Juan Yu is a software engineer at Cloudera working on the Impala project, where she helps customers investigate, troubleshoot, and resolve escalations and analyzes performance issues to identify bottlenecks, failure points, and security holes. Juan also implements enhancements in Impala to improve customer experience. Previously, Juan was a software engineer at Interactive Intelligence and held developer positions at Bluestreak, Gameloft, and Engenuity.

Presentations

Leveraging Spark and deep learning frameworks to understand data at scale Tutorial

Vartika Singh, Marton Balassi, Steven Totman, and Juan Yu outline approaches for preprocessing, training, inference, and deployment across datasets (time series, audio, video, text, etc.) that leverage Spark, its extended ecosystem of libraries, and deep learning frameworks.

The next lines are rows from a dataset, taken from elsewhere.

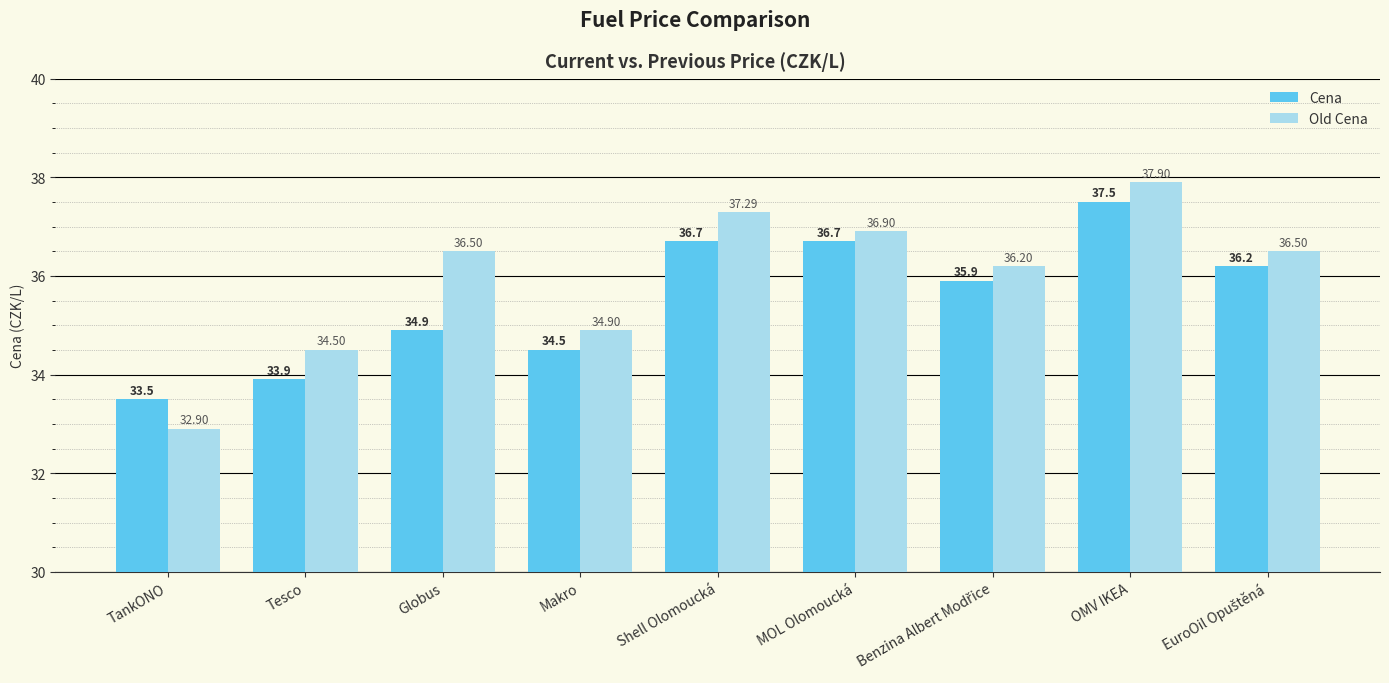

What is the difference between the maximum and minimum values in the Cena series?

4.0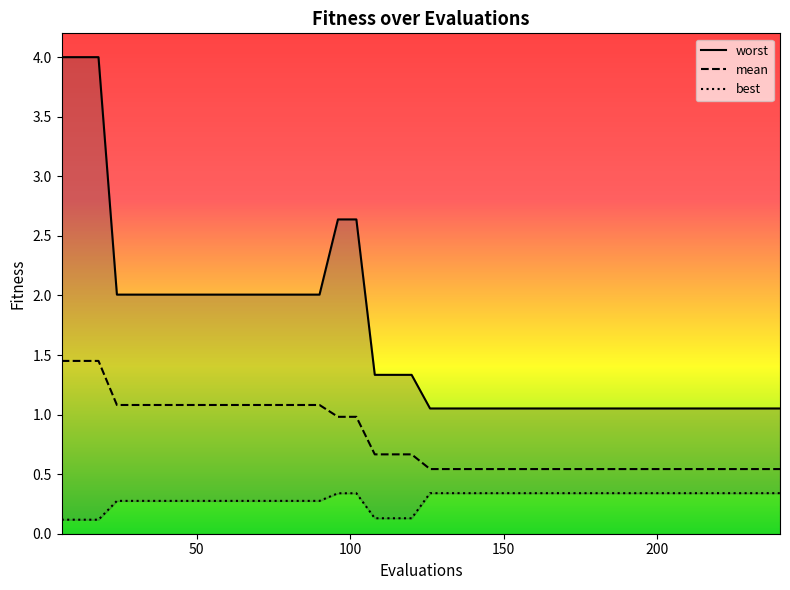

What is the value of the worst point at the 24th from the left?

1.1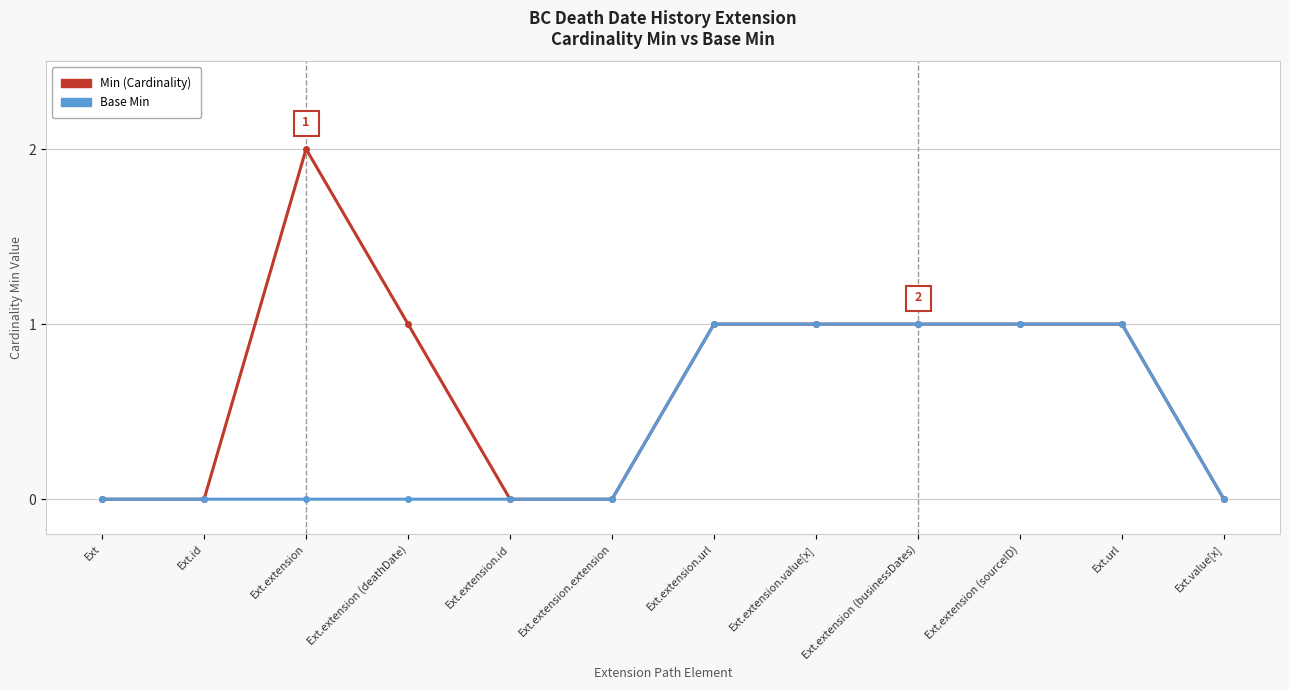

How many Min (Cardinality) values are between 0 and 1?

11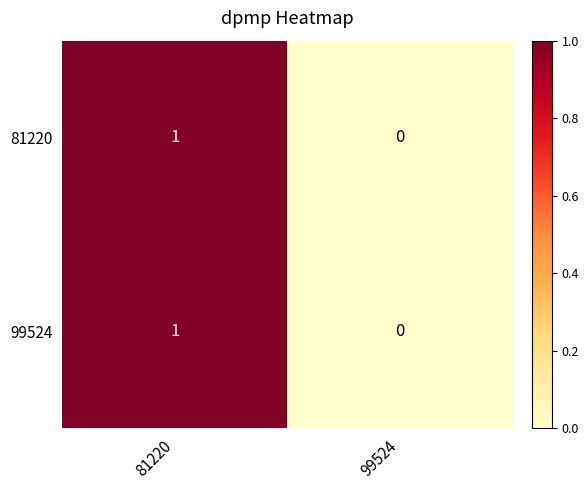

At which category is the sum across all series the highest?

81220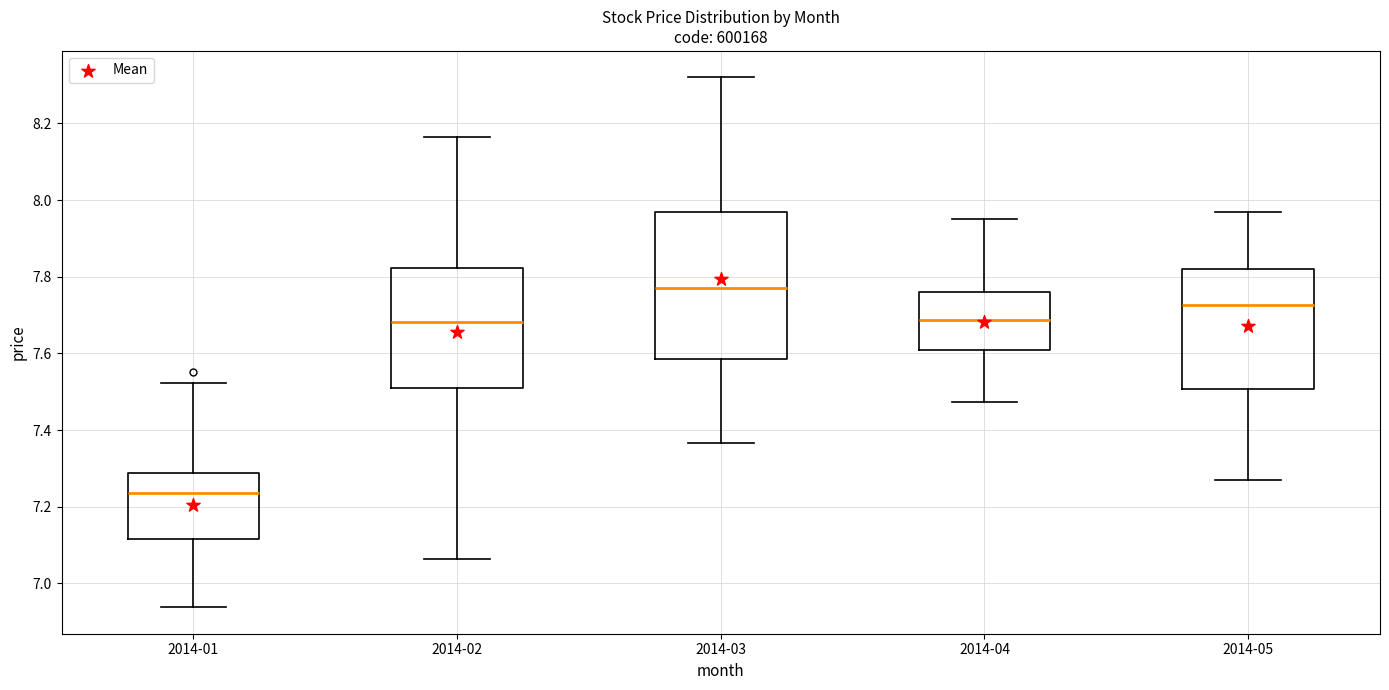

Which box has the lowest median line?

2014-01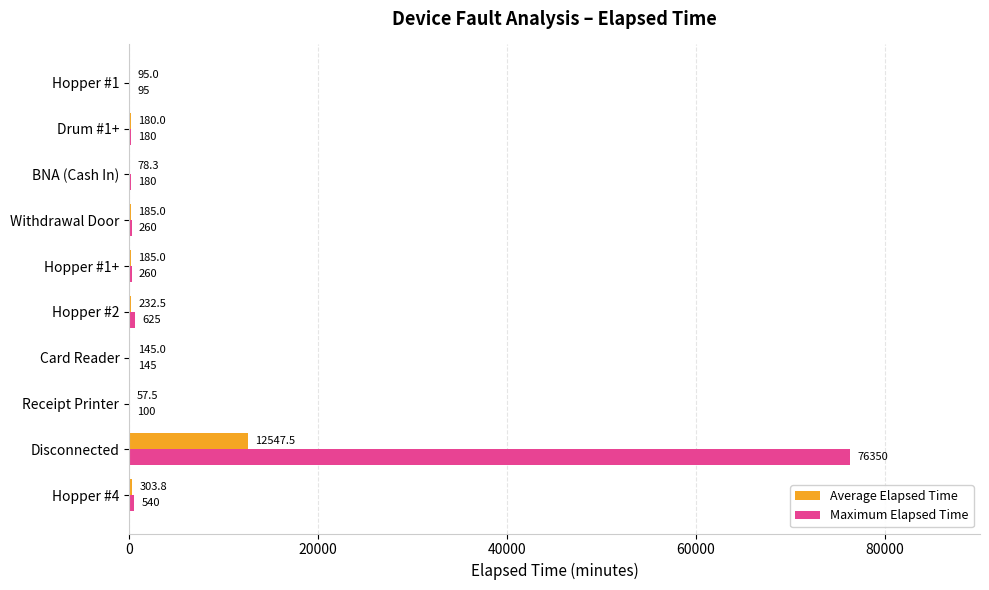

Which category has the highest value in the Maximum Elapsed Time series?

Disconnected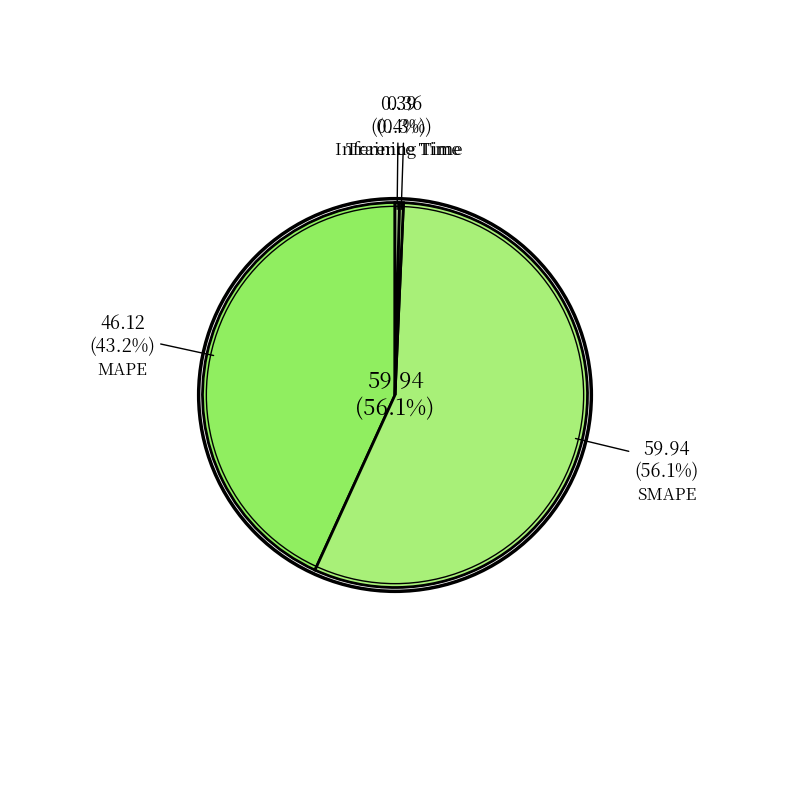

How many segments does this pie chart have?

4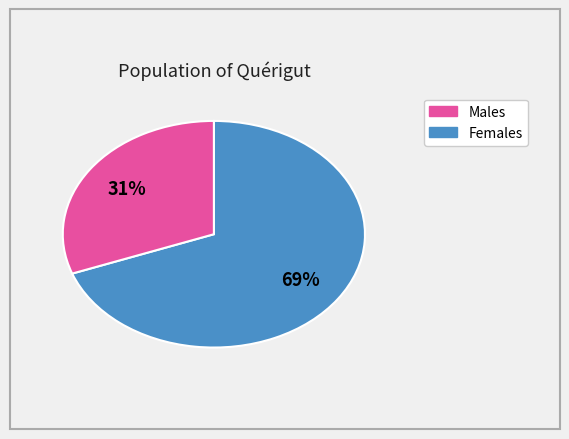

To the nearest percent, what is the average slice percentage?

50%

Wataru Yukawa is a data engineer at LINE, where he is creating and maintaining a log analysis platform based on Hadoop, Hive, Fluentd, Presto, and Azkaban and working on aggregating log and RDBMS data with Hive and reporting using BI tools.

Presentations

Batch and real-time processing in LINE's log analysis platform Session

LINE—one of the most popular messaging applications in Asia—offers many services, such as its news application. These services sometimes depend on real-time processing. Wataru Yukawa offers an overview of LINE's web tracking system, which consists of the JavaScript SDK, NGINX Fluentd, Kafka, Elasticsearch, and Hadoop, and explains how it helps with batch and real-time processing.